The Aberdeen-based Pale Blue Dot will be commencing the project this month, and will over the next year aim to drive the appraisal and progression of five significant offshore CO2 storage sites. The contract has been awarded by the Energy Technologies Institute (ETI) and is funded by the UK Department for Energy and Climate Change (DECC).
The project is required to aid the deployment of future CCS projects beyond the current DECC CCS Commercialisation programme, in the mid-2020s. The availability of safe and permanent CO2 storage capacity is the most crucial step in preventing millions of tonnes of CO2 from entering the atmosphere. In addition permanent CO2 storage is the only current method to achieve large scale carbon negative emissions, such carbon dioxide removal (CDR) plays a central role in achieving the IPCC AR5 2oc scenarios.

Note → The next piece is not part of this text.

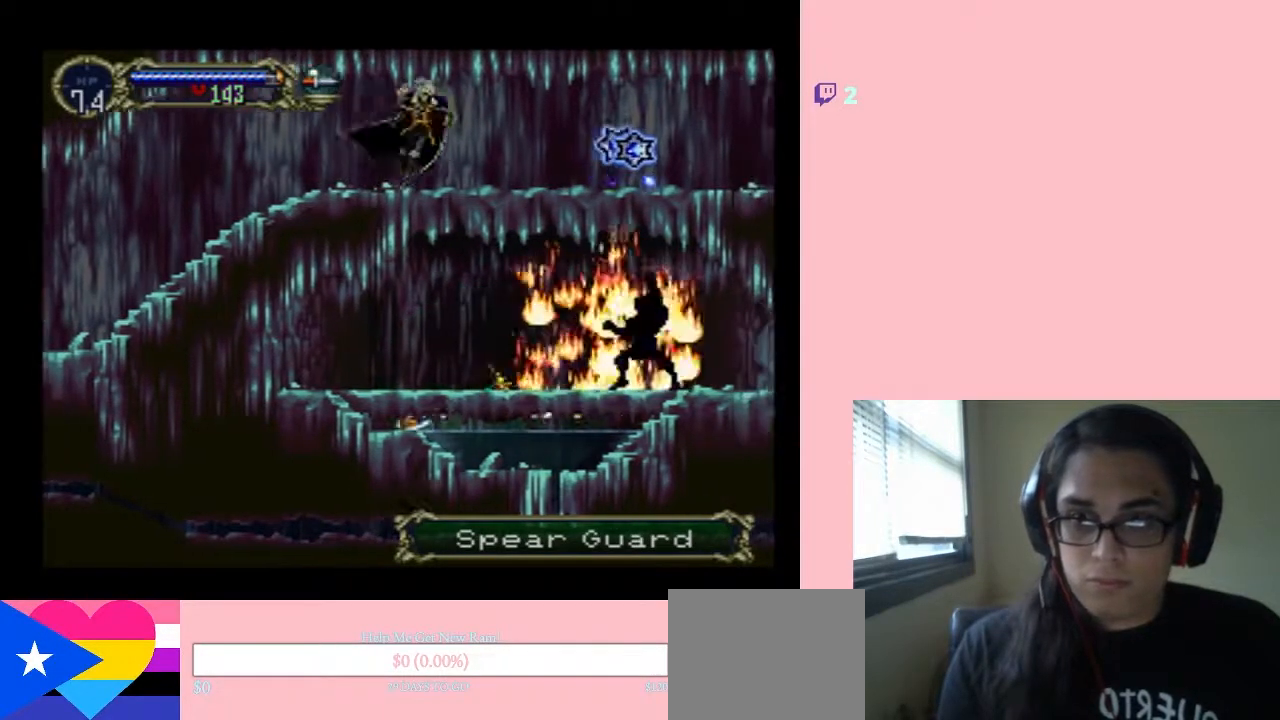
{"buttons": [], "left_stick": "center", "right_stick": "center", "events": [[167, "DPAD_RIGHT", "up"], [317, "X", "down"], [450, "X", "up"]]}
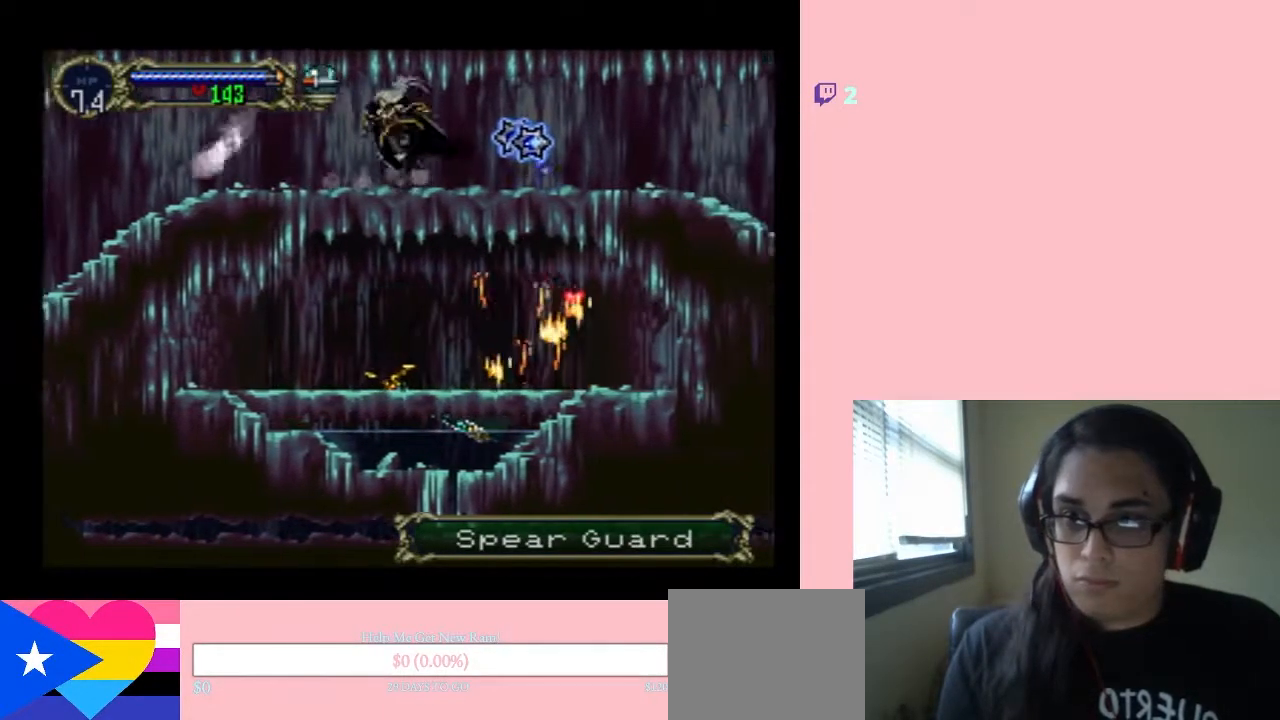
{"buttons": ["X"], "left_stick": "center", "right_stick": "center", "events": [[133, "X", "down"], [233, "X", "up"], [417, "X", "down"]]}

“This will put the UK on track to permanently store decades of emissions from many of its major power stations and industrial emitters. This will significantly de-risk and encourage the deployment of CCS technology in the years ahead” said Den Gammer, ETI’s CCS Strategy Manager.
Urgency to deliver a CO2 storage industry
Bellona, who strongly welcomes the undertaking of this project, sees the availability of CO2 storage as the linchpin of CCS deployment. “A lack of storage capacity could render CO2 capture futile, and in the worst case could discourage investments in CCS projects. A CO2 storage industry that can match the scale of oil and gas sector will therefore be necessary to enable the necessary scale of CCS deployment” – explains Keith Whiriskey, Climate Technologies Policy Manager at Bellona Europa.
In its recently published report entitled “Scaling the CO2 storage industry: A study and tool” Bellona finds that annual investments in the range of €500 million will need to begin by 2020 in order to provide the injection and storage capacity needed to effectively reduce emissions from energy and industry.
“The climate challenge is huge, concerted efforts are needed on all fronts from renewables to efficiency. But investments in CO2 storage cannot be overlooked; low carbon cement, steel and chemicals will all require their CO2 to be permanently stored in order to prevent irreversible damage to the atmosphere, oceans and climate”- further adds Whiriskey.